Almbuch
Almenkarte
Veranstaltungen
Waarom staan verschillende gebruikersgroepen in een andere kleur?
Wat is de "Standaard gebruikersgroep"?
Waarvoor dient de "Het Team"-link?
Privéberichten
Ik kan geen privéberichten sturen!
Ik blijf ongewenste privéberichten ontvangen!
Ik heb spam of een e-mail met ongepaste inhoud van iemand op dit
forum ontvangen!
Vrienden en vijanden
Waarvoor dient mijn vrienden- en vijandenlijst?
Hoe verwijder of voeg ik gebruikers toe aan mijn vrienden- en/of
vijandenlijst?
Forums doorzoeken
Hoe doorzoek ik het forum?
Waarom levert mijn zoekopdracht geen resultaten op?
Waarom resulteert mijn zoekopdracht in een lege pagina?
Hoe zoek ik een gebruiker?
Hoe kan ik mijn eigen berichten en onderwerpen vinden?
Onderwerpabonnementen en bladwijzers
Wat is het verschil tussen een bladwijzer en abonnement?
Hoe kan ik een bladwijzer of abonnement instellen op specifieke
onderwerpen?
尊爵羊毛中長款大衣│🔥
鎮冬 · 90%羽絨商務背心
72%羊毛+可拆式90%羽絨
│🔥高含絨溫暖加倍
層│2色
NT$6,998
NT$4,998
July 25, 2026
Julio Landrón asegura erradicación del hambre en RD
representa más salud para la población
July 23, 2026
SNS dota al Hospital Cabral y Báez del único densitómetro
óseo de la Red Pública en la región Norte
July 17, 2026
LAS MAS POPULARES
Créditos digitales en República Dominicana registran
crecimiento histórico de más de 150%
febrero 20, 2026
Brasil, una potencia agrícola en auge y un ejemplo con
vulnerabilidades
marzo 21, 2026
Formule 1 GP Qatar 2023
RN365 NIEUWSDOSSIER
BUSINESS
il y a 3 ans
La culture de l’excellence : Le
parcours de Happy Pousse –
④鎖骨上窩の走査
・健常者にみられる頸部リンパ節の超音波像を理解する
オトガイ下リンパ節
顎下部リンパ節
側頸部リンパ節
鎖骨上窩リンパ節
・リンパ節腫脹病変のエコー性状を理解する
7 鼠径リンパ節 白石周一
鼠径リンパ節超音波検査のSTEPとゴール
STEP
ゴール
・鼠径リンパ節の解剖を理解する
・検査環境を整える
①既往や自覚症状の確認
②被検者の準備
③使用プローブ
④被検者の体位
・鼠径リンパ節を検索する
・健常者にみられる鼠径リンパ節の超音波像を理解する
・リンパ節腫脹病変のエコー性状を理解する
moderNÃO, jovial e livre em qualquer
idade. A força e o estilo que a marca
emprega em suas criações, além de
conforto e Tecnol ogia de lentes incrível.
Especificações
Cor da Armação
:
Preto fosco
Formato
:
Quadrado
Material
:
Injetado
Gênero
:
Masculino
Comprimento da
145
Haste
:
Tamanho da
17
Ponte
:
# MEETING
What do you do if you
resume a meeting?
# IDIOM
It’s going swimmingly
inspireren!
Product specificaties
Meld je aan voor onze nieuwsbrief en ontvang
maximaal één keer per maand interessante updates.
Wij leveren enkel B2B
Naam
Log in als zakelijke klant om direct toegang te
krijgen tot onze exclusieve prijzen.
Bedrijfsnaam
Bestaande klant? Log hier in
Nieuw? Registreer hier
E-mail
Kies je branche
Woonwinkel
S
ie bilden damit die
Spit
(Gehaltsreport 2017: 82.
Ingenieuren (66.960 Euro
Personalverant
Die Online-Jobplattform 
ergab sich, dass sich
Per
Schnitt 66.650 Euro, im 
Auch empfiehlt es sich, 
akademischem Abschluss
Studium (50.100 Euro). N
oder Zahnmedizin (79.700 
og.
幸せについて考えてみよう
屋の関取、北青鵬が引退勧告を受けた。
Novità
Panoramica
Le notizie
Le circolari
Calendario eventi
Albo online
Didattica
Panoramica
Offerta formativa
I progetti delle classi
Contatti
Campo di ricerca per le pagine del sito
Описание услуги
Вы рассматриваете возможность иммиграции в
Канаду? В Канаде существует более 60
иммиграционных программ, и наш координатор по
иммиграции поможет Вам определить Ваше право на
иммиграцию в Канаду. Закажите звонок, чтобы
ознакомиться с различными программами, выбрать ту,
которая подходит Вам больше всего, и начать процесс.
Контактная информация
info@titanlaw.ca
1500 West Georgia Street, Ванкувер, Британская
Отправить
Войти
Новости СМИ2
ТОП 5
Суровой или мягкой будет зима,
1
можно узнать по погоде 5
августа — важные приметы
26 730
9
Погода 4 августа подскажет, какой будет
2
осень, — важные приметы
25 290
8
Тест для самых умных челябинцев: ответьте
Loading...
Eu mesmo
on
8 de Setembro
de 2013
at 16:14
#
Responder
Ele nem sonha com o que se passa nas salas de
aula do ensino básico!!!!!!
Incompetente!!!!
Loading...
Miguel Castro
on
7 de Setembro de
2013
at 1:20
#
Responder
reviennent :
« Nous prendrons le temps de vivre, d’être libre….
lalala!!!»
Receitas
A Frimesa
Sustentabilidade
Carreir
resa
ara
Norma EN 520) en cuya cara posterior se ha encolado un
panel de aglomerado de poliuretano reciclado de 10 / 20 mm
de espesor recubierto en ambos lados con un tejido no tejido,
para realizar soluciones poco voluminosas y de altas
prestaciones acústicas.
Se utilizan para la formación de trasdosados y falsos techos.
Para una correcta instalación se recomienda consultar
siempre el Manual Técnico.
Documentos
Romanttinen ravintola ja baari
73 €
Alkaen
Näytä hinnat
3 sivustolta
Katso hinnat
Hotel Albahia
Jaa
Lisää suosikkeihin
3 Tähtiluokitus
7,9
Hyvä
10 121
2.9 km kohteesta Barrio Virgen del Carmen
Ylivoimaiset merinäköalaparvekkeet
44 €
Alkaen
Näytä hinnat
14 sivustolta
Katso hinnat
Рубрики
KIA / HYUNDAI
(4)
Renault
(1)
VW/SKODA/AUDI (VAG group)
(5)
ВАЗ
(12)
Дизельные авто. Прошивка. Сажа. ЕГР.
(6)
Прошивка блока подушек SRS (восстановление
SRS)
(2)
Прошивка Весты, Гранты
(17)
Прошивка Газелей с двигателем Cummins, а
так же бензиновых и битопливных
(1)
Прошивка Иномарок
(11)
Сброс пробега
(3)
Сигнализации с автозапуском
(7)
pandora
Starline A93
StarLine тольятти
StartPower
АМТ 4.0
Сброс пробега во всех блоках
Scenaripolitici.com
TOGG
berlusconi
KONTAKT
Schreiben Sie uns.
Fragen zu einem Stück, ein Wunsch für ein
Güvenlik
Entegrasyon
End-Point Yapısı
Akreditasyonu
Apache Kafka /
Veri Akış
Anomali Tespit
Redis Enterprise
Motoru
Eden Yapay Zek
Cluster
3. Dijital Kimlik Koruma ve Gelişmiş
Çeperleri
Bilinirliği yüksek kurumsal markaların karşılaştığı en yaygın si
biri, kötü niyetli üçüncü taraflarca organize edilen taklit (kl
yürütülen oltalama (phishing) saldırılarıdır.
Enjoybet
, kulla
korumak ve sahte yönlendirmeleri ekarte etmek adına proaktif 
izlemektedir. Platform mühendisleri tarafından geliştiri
****************************************
What the task asks:
Rewrite every line of text from all of the items above as a numbered list, one entry per line, leaving out blank lines.

Reply:
1. Almbuch
2. Almenkarte
3. Veranstaltungen
4. Waarom staan verschillende gebruikersgroepen in een andere kleur?
5. Wat is de "Standaard gebruikersgroep"?
6. Waarvoor dient de "Het Team"-link?
7. Privéberichten
8. Ik kan geen privéberichten sturen!
9. Ik blijf ongewenste privéberichten ontvangen!
10. Ik heb spam of een e-mail met ongepaste inhoud van iemand op dit
11. forum ontvangen!
12. Vrienden en vijanden
13. Waarvoor dient mijn vrienden- en vijandenlijst?
14. Hoe verwijder of voeg ik gebruikers toe aan mijn vrienden- en/of
15. vijandenlijst?
16. Forums doorzoeken
17. Hoe doorzoek ik het forum?
18. Waarom levert mijn zoekopdracht geen resultaten op?
19. Waarom resulteert mijn zoekopdracht in een lege pagina?
20. Hoe zoek ik een gebruiker?
21. Hoe kan ik mijn eigen berichten en onderwerpen vinden?
22. Onderwerpabonnementen en bladwijzers
23. Wat is het verschil tussen een bladwijzer en abonnement?
24. Hoe kan ik een bladwijzer of abonnement instellen op specifieke
25. onderwerpen?
26. 尊爵羊毛中長款大衣│🔥
27. 鎮冬 · 90%羽絨商務背心
28. 72%羊毛+可拆式90%羽絨
29. │🔥高含絨溫暖加倍
30. 層│2色
31. NT$6,998
32. NT$4,998
33. July 25, 2026
34. Julio Landrón asegura erradicación del hambre en RD
35. representa más salud para la población
36. July 23, 2026
37. SNS dota al Hospital Cabral y Báez del único densitómetro
38. óseo de la Red Pública en la región Norte
39. July 17, 2026
40. LAS MAS POPULARES
41. Créditos digitales en República Dominicana registran
42. crecimiento histórico de más de 150%
43. febrero 20, 2026
44. Brasil, una potencia agrícola en auge y un ejemplo con
45. vulnerabilidades
46. marzo 21, 2026
47. Formule 1 GP Qatar 2023
48. RN365 NIEUWSDOSSIER
49. BUSINESS
50. il y a 3 ans
51. La culture de l’excellence : Le
52. parcours de Happy Pousse –
53. ④鎖骨上窩の走査
54. ・健常者にみられる頸部リンパ節の超音波像を理解する
55. オトガイ下リンパ節
56. 顎下部リンパ節
57. 側頸部リンパ節
58. 鎖骨上窩リンパ節
59. ・リンパ節腫脹病変のエコー性状を理解する
60. 7 鼠径リンパ節 白石周一
61. 鼠径リンパ節超音波検査のSTEPとゴール
62. STEP
63. ゴール
64. ・鼠径リンパ節の解剖を理解する
65. ・検査環境を整える
66. ①既往や自覚症状の確認
67. ②被検者の準備
68. ③使用プローブ
69. ④被検者の体位
70. ・鼠径リンパ節を検索する
71. ・健常者にみられる鼠径リンパ節の超音波像を理解する
72. ・リンパ節腫脹病変のエコー性状を理解する
73. moderNÃO, jovial e livre em qualquer
74. idade. A força e o estilo que a marca
75. emprega em suas criações, além de
76. conforto e Tecnol ogia de lentes incrível.
77. Especificações
78. Cor da Armação
79. :
80. Preto fosco
81. Formato
82. :
83. Quadrado
84. Material
85. :
86. Injetado
87. Gênero
88. :
89. Masculino
90. Comprimento da
91. 145
92. Haste
93. :
94. Tamanho da
95. 17
96. Ponte
97. :
98. # MEETING
99. What do you do if you
100. resume a meeting?
101. # IDIOM
102. It’s going swimmingly
103. inspireren!
104. Product specificaties
105. Meld je aan voor onze nieuwsbrief en ontvang
106. maximaal één keer per maand interessante updates.
107. Wij leveren enkel B2B
108. Naam
109. Log in als zakelijke klant om direct toegang te
110. krijgen tot onze exclusieve prijzen.
111. Bedrijfsnaam
112. Bestaande klant? Log hier in
113. Nieuw? Registreer hier
114. E-mail
115. Kies je branche
116. Woonwinkel
117. S
118. ie bilden damit die
119. Spit
120. (Gehaltsreport 2017: 82.
121. Ingenieuren (66.960 Euro
122. Personalverant
123. Die Online-Jobplattform 
124. ergab sich, dass sich
125. Per
126. Schnitt 66.650 Euro, im 
127. Auch empfiehlt es sich, 
128. akademischem Abschluss
129. Studium (50.100 Euro). N
130. oder Zahnmedizin (79.700 
131. og.
132. 幸せについて考えてみよう
133. 屋の関取、北青鵬が引退勧告を受けた。
134. Novità
135. Panoramica
136. Le notizie
137. Le circolari
138. Calendario eventi
139. Albo online
140. Didattica
141. Panoramica
142. Offerta formativa
143. I progetti delle classi
144. Contatti
145. Campo di ricerca per le pagine del sito
146. Описание услуги
147. Вы рассматриваете возможность иммиграции в
148. Канаду? В Канаде существует более 60
149. иммиграционных программ, и наш координатор по
150. иммиграции поможет Вам определить Ваше право на
151. иммиграцию в Канаду. Закажите звонок, чтобы
152. ознакомиться с различными программами, выбрать ту,
153. которая подходит Вам больше всего, и начать процесс.
154. Контактная информация
155. info@titanlaw.ca
156. 1500 West Georgia Street, Ванкувер, Британская
157. Отправить
158. Войти
159. Новости СМИ2
160. ТОП 5
161. Суровой или мягкой будет зима,
162. 1
163. можно узнать по погоде 5
164. августа — важные приметы
165. 26 730
166. 9
167. Погода 4 августа подскажет, какой будет
168. 2
169. осень, — важные приметы
170. 25 290
171. 8
172. Тест для самых умных челябинцев: ответьте
173. Loading...
174. Eu mesmo
175. on
176. 8 de Setembro
177. de 2013
178. at 16:14
179. #
180. Responder
181. Ele nem sonha com o que se passa nas salas de
182. aula do ensino básico!!!!!!
183. Incompetente!!!!
184. Loading...
185. Miguel Castro
186. on
187. 7 de Setembro de
188. 2013
189. at 1:20
190. #
191. Responder
192. reviennent :
193. « Nous prendrons le temps de vivre, d’être libre….
194. lalala!!!»
195. Receitas
196. A Frimesa
197. Sustentabilidade
198. Carreir
199. resa
200. ara
201. Norma EN 520) en cuya cara posterior se ha encolado un
202. panel de aglomerado de poliuretano reciclado de 10 / 20 mm
203. de espesor recubierto en ambos lados con un tejido no tejido,
204. para realizar soluciones poco voluminosas y de altas
205. prestaciones acústicas.
206. Se utilizan para la formación de trasdosados y falsos techos.
207. Para una correcta instalación se recomienda consultar
208. siempre el Manual Técnico.
209. Documentos
210. Romanttinen ravintola ja baari
211. 73 €
212. Alkaen
213. Näytä hinnat
214. 3 sivustolta
215. Katso hinnat
216. Hotel Albahia
217. Jaa
218. Lisää suosikkeihin
219. 3 Tähtiluokitus
220. 7,9
221. Hyvä
222. 10 121
223. 2.9 km kohteesta Barrio Virgen del Carmen
224. Ylivoimaiset merinäköalaparvekkeet
225. 44 €
226. Alkaen
227. Näytä hinnat
228. 14 sivustolta
229. Katso hinnat
230. Рубрики
231. KIA / HYUNDAI
232. (4)
233. Renault
234. (1)
235. VW/SKODA/AUDI (VAG group)
236. (5)
237. ВАЗ
238. (12)
239. Дизельные авто. Прошивка. Сажа. ЕГР.
240. (6)
241. Прошивка блока подушек SRS (восстановление
242. SRS)
243. (2)
244. Прошивка Весты, Гранты
245. (17)
246. Прошивка Газелей с двигателем Cummins, а
247. так же бензиновых и битопливных
248. (1)
249. Прошивка Иномарок
250. (11)
251. Сброс пробега
252. (3)
253. Сигнализации с автозапуском
254. (7)
255. pandora
256. Starline A93
257. StarLine тольятти
258. StartPower
259. АМТ 4.0
260. Сброс пробега во всех блоках
261. Scenaripolitici.com
262. TOGG
263. berlusconi
264. KONTAKT
265. Schreiben Sie uns.
266. Fragen zu einem Stück, ein Wunsch für ein
267. Güvenlik
268. Entegrasyon
269. End-Point Yapısı
270. Akreditasyonu
271. Apache Kafka /
272. Veri Akış
273. Anomali Tespit
274. Redis Enterprise
275. Motoru
276. Eden Yapay Zek
277. Cluster
278. 3. Dijital Kimlik Koruma ve Gelişmiş
279. Çeperleri
280. Bilinirliği yüksek kurumsal markaların karşılaştığı en yaygın si
281. biri, kötü niyetli üçüncü taraflarca organize edilen taklit (kl
282. yürütülen oltalama (phishing) saldırılarıdır.
283. Enjoybet
284. , kulla
285. korumak ve sahte yönlendirmeleri ekarte etmek adına proaktif 
286. izlemektedir. Platform mühendisleri tarafından geliştiri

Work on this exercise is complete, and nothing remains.